Cavendish occupies a significant place in the history of English women's writing as the author of more than a dozen substantial and lavishly printed books between 1653 and 1668, spanning poetry, fiction, natural philosophy, drama, familiar letters, essays, autobiography and biography. Amongst seventeenth-century women only Aphra Behn can compare with the range and quantity of Cavendish's œuvre. Cavendish's texts enact the cultivation of fame through spectacularised female authorship and personal ‘singularity’, constantly engaging the nexus of sex, gender and rank to stage a discourse of power and knowledge centred upon the transgressive potential of the heroically chaste, ambitious and intelligent woman. The question of female sexuality is thoroughly mediated in Cavendish's work by the fetishisation of chastity as the prerequisite for advantageous marriage, while advantageous marriage is itself figured as the prerequisite for women's greatest access to power, pleasure and knowledge. In her fiction, and in plays such as The Presence (1668) and The Convent of Pleasure (1668), Cavendish frequently thematises the need to counter the threat of powerful affect between women; her overt defence of the imperatives of heterosexual conjugality suggests its vulnerability.
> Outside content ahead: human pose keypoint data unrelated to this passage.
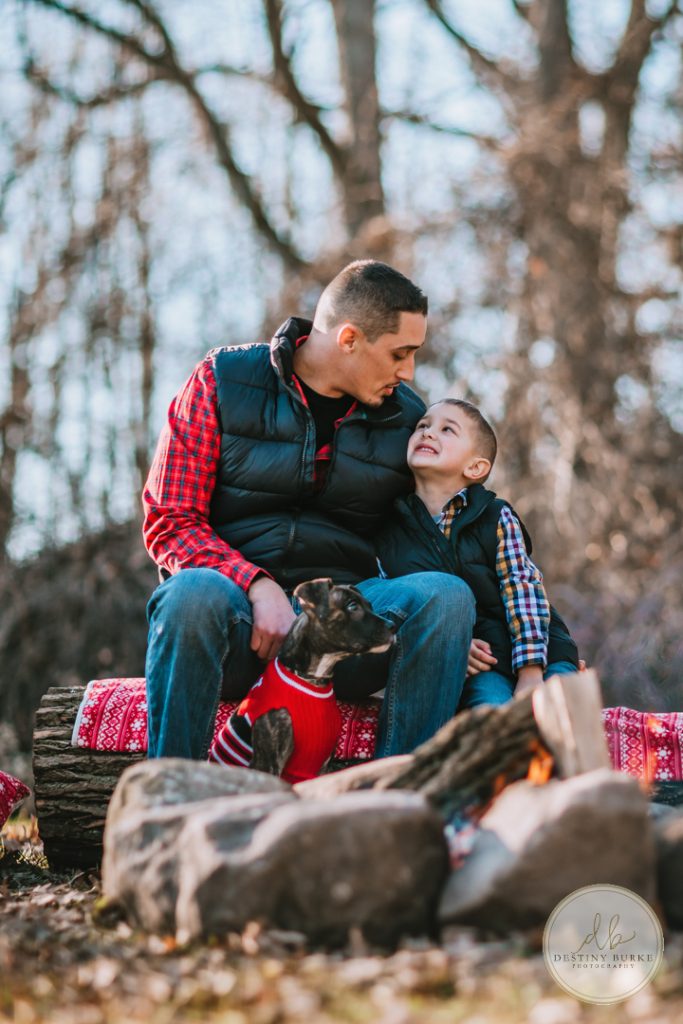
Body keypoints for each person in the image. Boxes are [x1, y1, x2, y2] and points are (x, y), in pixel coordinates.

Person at [142, 261, 476, 761]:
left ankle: (402, 810)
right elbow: (170, 519)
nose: (407, 372)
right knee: (188, 593)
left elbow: (464, 530)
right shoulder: (222, 380)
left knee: (446, 596)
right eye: (399, 354)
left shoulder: (407, 419)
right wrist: (256, 584)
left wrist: (533, 646)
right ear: (348, 339)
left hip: (348, 633)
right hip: (236, 626)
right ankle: (167, 807)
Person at [376, 398, 579, 705]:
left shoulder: (495, 516)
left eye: (447, 429)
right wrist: (452, 641)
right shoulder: (391, 529)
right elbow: (399, 607)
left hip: (541, 651)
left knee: (560, 708)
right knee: (491, 713)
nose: (428, 433)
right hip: (486, 662)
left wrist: (531, 673)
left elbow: (522, 588)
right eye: (423, 426)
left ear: (475, 467)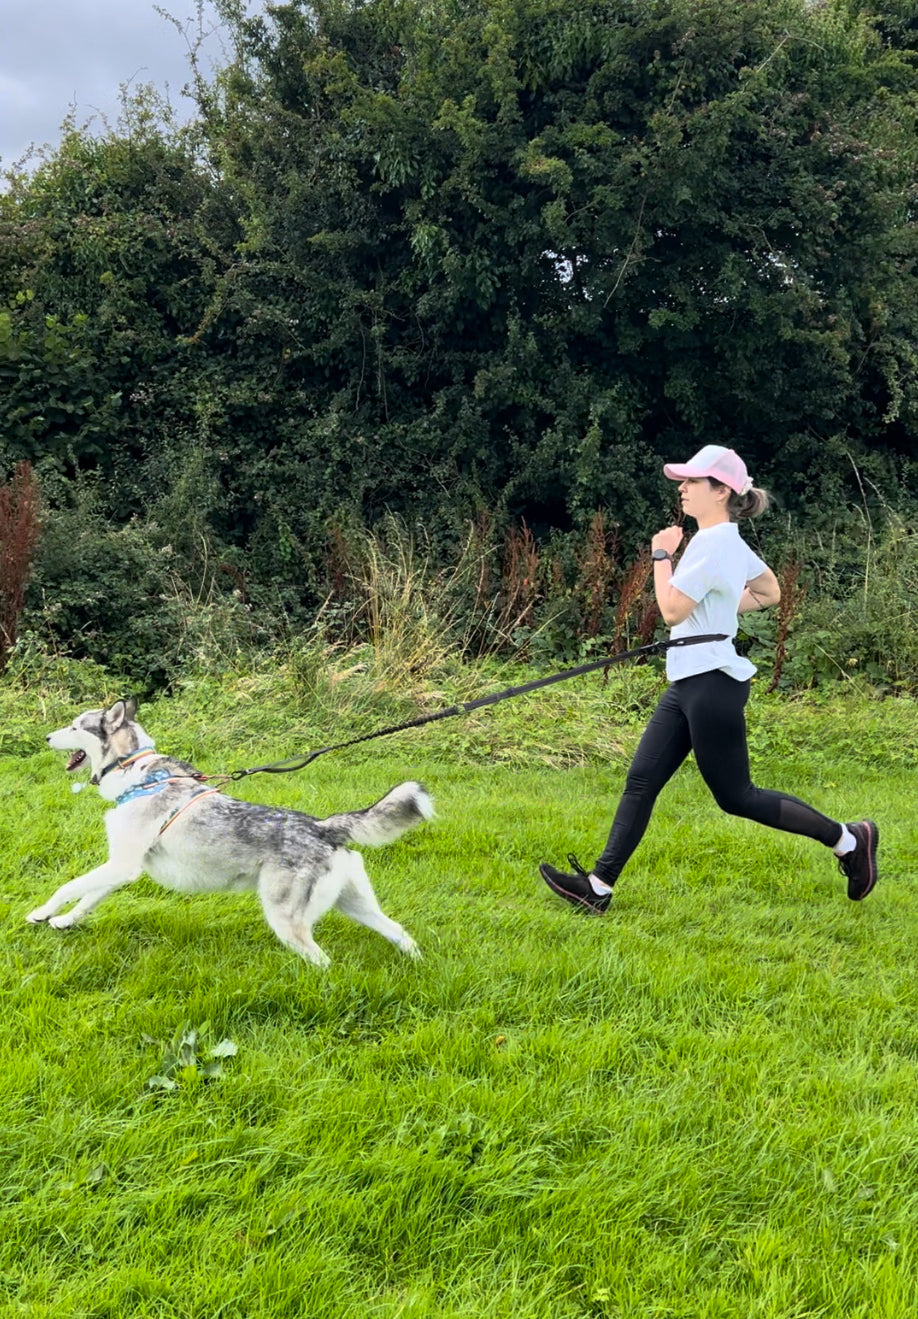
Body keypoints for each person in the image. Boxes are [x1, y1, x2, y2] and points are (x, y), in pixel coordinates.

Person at [539, 444, 879, 913]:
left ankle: (848, 839)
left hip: (711, 682)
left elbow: (672, 610)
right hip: (690, 681)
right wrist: (719, 609)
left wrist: (661, 555)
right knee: (641, 780)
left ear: (720, 491)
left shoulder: (712, 543)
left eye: (692, 481)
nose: (682, 488)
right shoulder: (730, 543)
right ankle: (599, 887)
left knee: (737, 796)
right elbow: (769, 591)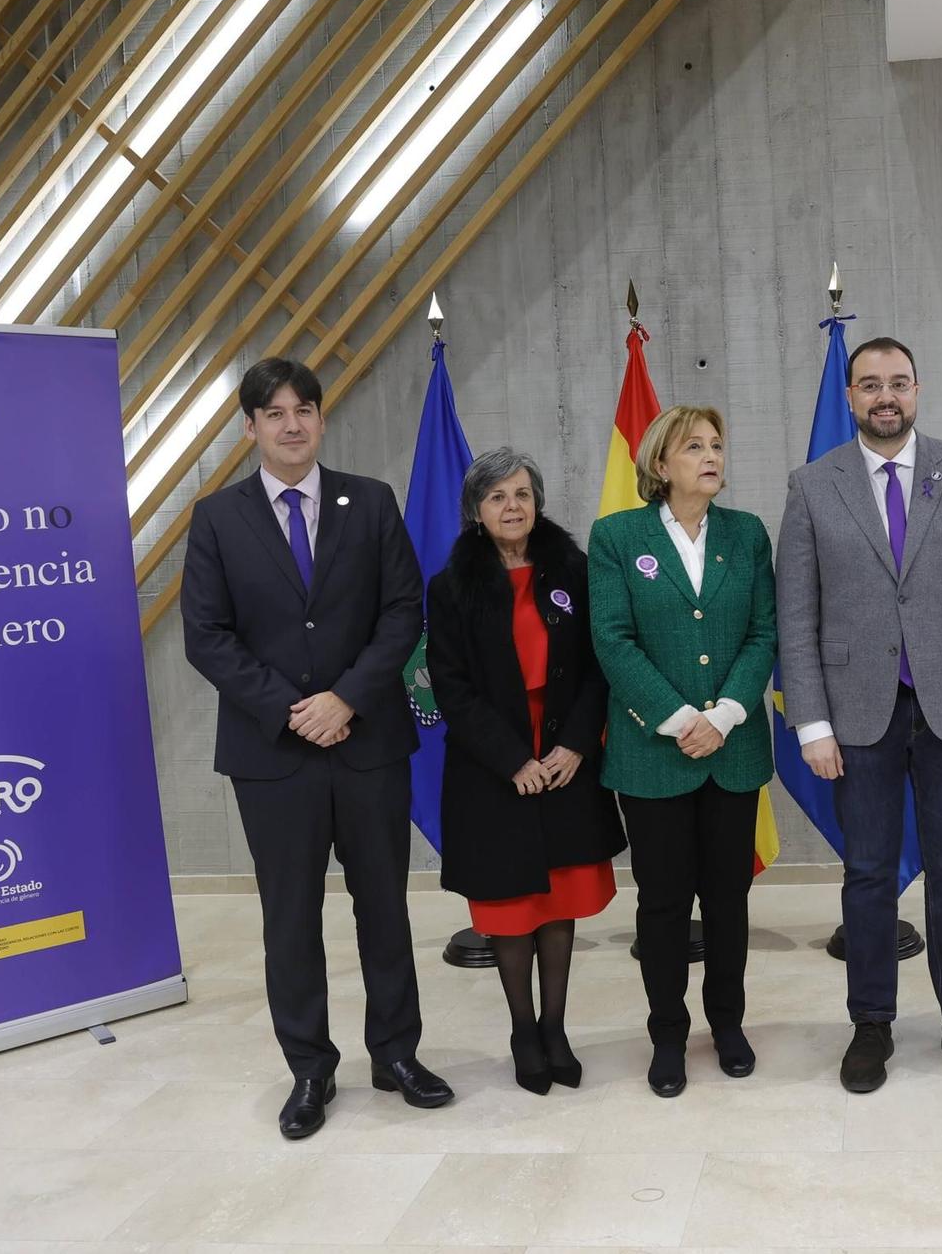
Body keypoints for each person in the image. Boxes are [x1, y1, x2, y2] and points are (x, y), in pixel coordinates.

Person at [181, 358, 452, 1140]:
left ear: (323, 419)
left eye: (304, 409)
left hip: (367, 742)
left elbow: (404, 610)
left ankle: (397, 1053)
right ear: (250, 428)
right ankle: (310, 1068)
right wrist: (292, 710)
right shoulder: (217, 518)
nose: (291, 424)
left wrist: (347, 699)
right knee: (290, 918)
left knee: (385, 910)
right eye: (274, 412)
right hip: (273, 755)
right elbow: (207, 635)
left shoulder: (369, 502)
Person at [778, 336, 942, 1094]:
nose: (885, 396)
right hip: (857, 715)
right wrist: (811, 723)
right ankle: (871, 1023)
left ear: (917, 389)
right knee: (867, 873)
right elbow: (797, 612)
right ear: (851, 397)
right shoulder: (813, 485)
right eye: (869, 385)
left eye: (899, 383)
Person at [587, 405, 778, 1098]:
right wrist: (676, 718)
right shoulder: (616, 536)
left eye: (718, 445)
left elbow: (764, 632)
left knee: (728, 898)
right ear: (660, 464)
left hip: (731, 748)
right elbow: (611, 639)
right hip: (652, 753)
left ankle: (726, 1023)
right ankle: (667, 1031)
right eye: (694, 446)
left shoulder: (747, 534)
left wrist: (724, 715)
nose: (712, 456)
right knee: (663, 903)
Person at [423, 448, 624, 1096]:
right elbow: (450, 687)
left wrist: (573, 746)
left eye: (522, 493)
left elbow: (599, 665)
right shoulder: (451, 585)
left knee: (559, 899)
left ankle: (557, 1027)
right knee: (512, 907)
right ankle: (521, 1030)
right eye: (497, 497)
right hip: (495, 767)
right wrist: (513, 759)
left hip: (565, 758)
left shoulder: (572, 567)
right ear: (476, 512)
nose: (513, 506)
In the prose fiction ‘Assaulted and Pursued Chastity’ (Nature's Pictures, 1656), the unmarried Queen of Amity not only falls in love with Travellia, the crossdressed heroine of ‘masculine and courageous spirit’, but her passion continues unabated after the truth of Travellia's gender is revealed. Only divine intervention cures the Queen by transferring her passion to a proper object, the King of Amour: ‘Since I cannot marry her, and so make her my husband, I will keep her if I can, and so make her my friend.’ Similarly, the extreme ‘amity’ between two married women, the Empress and her scribe, ‘Margaret Newcastle’, in The Blazing World (1666), is the subject of a teasingly self-conscious negotiation: ‘Husbands have reason to be jealous of Platonick Lovers, for they are very dangerous, as being not onely very intimate and close, but subtil and insinuating.’
In Cavendish's writing, the most beneficial alliance is the one which transforms a female commoner into either a Duchess or a Queen, thus replicating or improving the example of her own marriage (a marriage that had been opposed by Henrietta Maria as too exalted for her Maid of Honour). The unique status of the sovereign woman, especially the romance plot of a ‘maid’ who becomes a Queen or Empress through her own merit, particularly galvanised Cavendish as a figure for the utopian supervention of gender ideology and the magnetic attraction of power. In the prefatory address ‘To the Reader’ in The Blazing World, Cavendish confesses that she is ‘as ambitious as ever any of my sex was’: ‘Though I cannot be Henry the Fifth, or Charles the Second, yet I endeavour to be Margaret the First.’ After a long gap, most of Cavendish's works are now in print again in modern or facsimile editions.